Predicting bug-fixing time: A replication study using an open source software project
|Title||Predicting bug-fixing time: A replication study using an open source software project|
|Publication Type||Journal Article|
|Year of Publication||2017|
|Authors||Akbarinasaji, Shirin, Caglayan Bora, and Bener Ayse|
|Secondary Title||Journal of Systems and Software|
|Keywords||Replication study; Bug fixing time; Effort estimation; Software maintainability; Deferred bugs|
Background: On projects with tight schedules and limited budgets, it may not be possible to resolve all known bugs before the next release. Estimates of the time required to fix known bugs (the “bug fixing time”) would assist managers in allocating bug fixing resources when faced with a high volume of bug reports.
Aim: In this work, we aim to replicate a model for predicting bug fixing time with open source data from Bugzilla Firefox.
Method: To perform the replication study, we follow the replication guidelines put forth by Carver [J. C. Carver, Towards reporting guidelines for experimental replications: a proposal, in: 1st International Workshop on Replication in Empirical Software Engineering, 2010.]. Similar to the original study, we apply a Markov-based model to predict the number of bugs that can be fixed monthly. In addition, we employ Monte-Carlo simulation to predict the total fixing time for a given number of bugs.

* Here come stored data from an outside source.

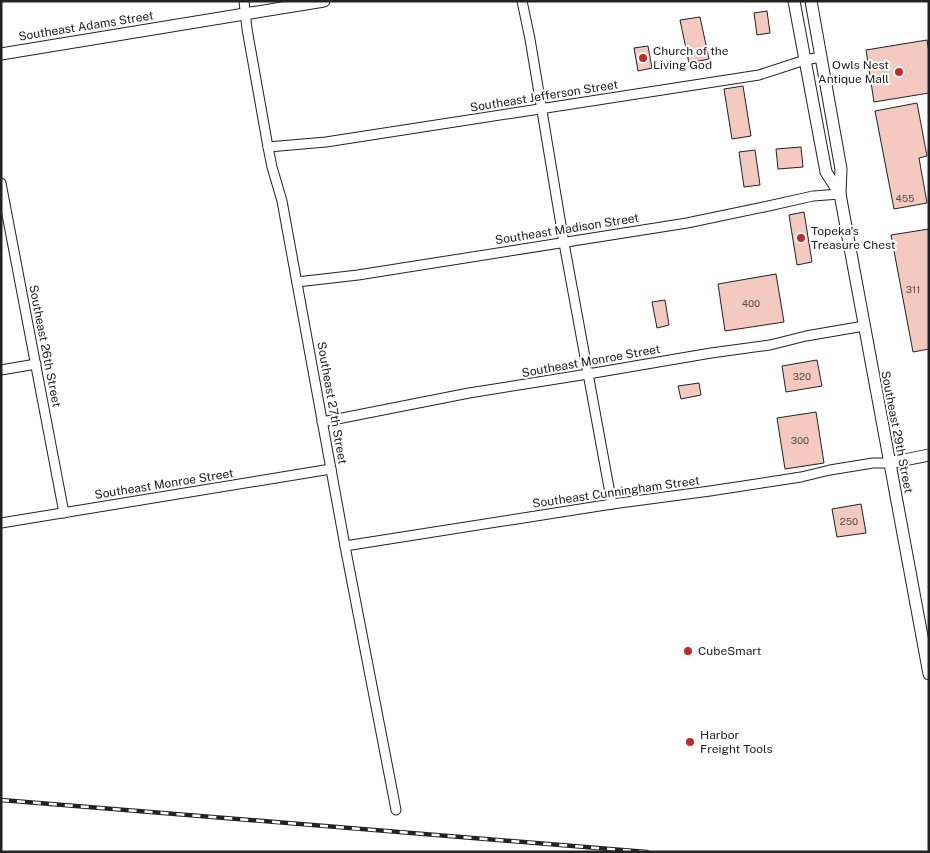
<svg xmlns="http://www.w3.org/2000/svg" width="930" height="853" font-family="'Public Sans',sans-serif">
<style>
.building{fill:#f3c9c0;stroke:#222}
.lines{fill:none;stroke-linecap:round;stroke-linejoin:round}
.street-casing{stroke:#222;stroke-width:11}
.secondary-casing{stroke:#222;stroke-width:13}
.street{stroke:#fff;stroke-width:9}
.secondary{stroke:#fff;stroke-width:11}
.rail-casing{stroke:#222;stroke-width:4.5}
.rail{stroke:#fff;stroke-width:2.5;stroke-dasharray:8;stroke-linecap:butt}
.poi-dot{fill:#c62828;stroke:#fff;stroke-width:2}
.labels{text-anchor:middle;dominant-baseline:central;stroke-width:4;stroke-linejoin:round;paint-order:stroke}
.number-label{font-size:10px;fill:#564c4a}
.street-label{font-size:12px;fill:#222;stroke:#fff}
.poi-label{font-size:12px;fill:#222;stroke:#fff;text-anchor:start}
</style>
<rect width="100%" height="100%" fill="#fff"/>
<!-- building -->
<g class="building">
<path d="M767 11 770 33 757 35 754 13Z"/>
<path d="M700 17 709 59 689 63 680 20Z"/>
<path d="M927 40 929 52V93L874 102 866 50Z"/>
<path d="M648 46 652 68 638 71 634 48Z"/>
<path d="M743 86 751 136 732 139 724 89Z"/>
<path d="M917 103 927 156 919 158 927 203 894 209 875 111Z"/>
<path d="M801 147 803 167 778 169 776 149Z"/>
<path d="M755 150 760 185 744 187 739 152Z"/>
<path d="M804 212 812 262 797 265 789 215Z"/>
<path d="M929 229V349L913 352 891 235Z"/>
<path d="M776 274 784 322 725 331 718 284Z"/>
<path d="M665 300 669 325 657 328 652 302Z"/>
<path d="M817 360 822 386 786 392 782 366Z"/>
<path d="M699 383 701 395 681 399 678 386Z"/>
<path d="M816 412 824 463 785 469 777 418Z"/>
<path d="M861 504 866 533 837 537 832 509Z"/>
</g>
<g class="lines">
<!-- street casing -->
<g class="street-casing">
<g id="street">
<path d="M244 1 247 29 268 147 272 167 282 201 345 546 396 810"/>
<path d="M522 1 530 39 564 243 612 504"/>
<path d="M268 147 326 142 759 75 805 60 821 57"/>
<path d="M1 183 64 513"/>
<path d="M297 282 358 275 687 223 764 207 813 196 840 194"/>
<path d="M1 370 36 364"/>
<path d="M322 422 469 393 588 374 711 353 770 345 806 336 864 326"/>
<path d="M1 523 331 469"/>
<path d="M345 546 612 504 710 491 801 477 830 470 873 463H889"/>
</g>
</g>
<!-- secondary casing -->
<g class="secondary-casing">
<g id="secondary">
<path d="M794 1 826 172 840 194"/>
<path d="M811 1 841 169 840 194 929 674"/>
<path d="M1 54 324 1"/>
<path d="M889 463 929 455"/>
</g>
</g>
<!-- street -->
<use href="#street" class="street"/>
<!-- secondary -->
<use href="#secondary" class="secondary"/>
<!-- rail casing -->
<g class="rail-casing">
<path id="rail" d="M1 800 647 852"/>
</g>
<!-- rail -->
<use href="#rail" class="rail"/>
</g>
<!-- markers -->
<g class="poi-dot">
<circle cx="643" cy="58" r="5"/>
<circle cx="899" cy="72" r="5"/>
<circle cx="801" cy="238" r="5"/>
<circle cx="688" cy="651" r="5"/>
<circle cx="690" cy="742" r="5"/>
</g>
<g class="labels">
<!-- number labels -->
<g class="number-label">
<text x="905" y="198">455</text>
<text x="913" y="289">311</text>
<text x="751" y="303">400</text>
<text x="802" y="376">320</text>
<text x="800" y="440">300</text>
<text x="849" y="521">250</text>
</g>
<!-- street labels -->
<g class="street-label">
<text transform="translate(86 26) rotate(-9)">Southeast Adams Street</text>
<text transform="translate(544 96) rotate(-9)">Southeast Jefferson Street</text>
<text transform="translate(567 229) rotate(-9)">Southeast Madison Street</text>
<text transform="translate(45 346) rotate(79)">Southeast 26th Street</text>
<text transform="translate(591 361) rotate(-10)">Southeast Monroe Street</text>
<text transform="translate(332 403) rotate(80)">Southeast 27th Street</text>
<text transform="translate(897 432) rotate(79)">Southeast 29th Street</text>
<text transform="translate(164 484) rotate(-9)">Southeast Monroe Street</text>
<text transform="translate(616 492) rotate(-8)">Southeast Cunningham Street</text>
</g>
<!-- poi labels -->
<g class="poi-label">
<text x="653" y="51">Church of the<tspan x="653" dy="14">Living God</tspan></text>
<text x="889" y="65" text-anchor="end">Owls Nest<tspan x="889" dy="14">Antique Mall</tspan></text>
<text x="811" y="231">Topeka's<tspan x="811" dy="14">Treasure Chest</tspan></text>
<text x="698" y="651">CubeSmart</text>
<text x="700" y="735">Harbor<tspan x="700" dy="14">Freight Tools</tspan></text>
</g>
</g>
<!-- border -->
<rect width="930" height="853" fill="none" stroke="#222222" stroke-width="5"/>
</svg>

We then use the k-nearest neighbors algorithm to classify fixing times into slow and fast.
Result: The results of the replicated study on Firefox are consistent with those of the original study. The results show that there are similarities in the bug handling behaviour of both systems.
Conclusion: We conclude that the model that estimates the bug fixing time is robust enough to be generalized, and we can rely on this model for our future research.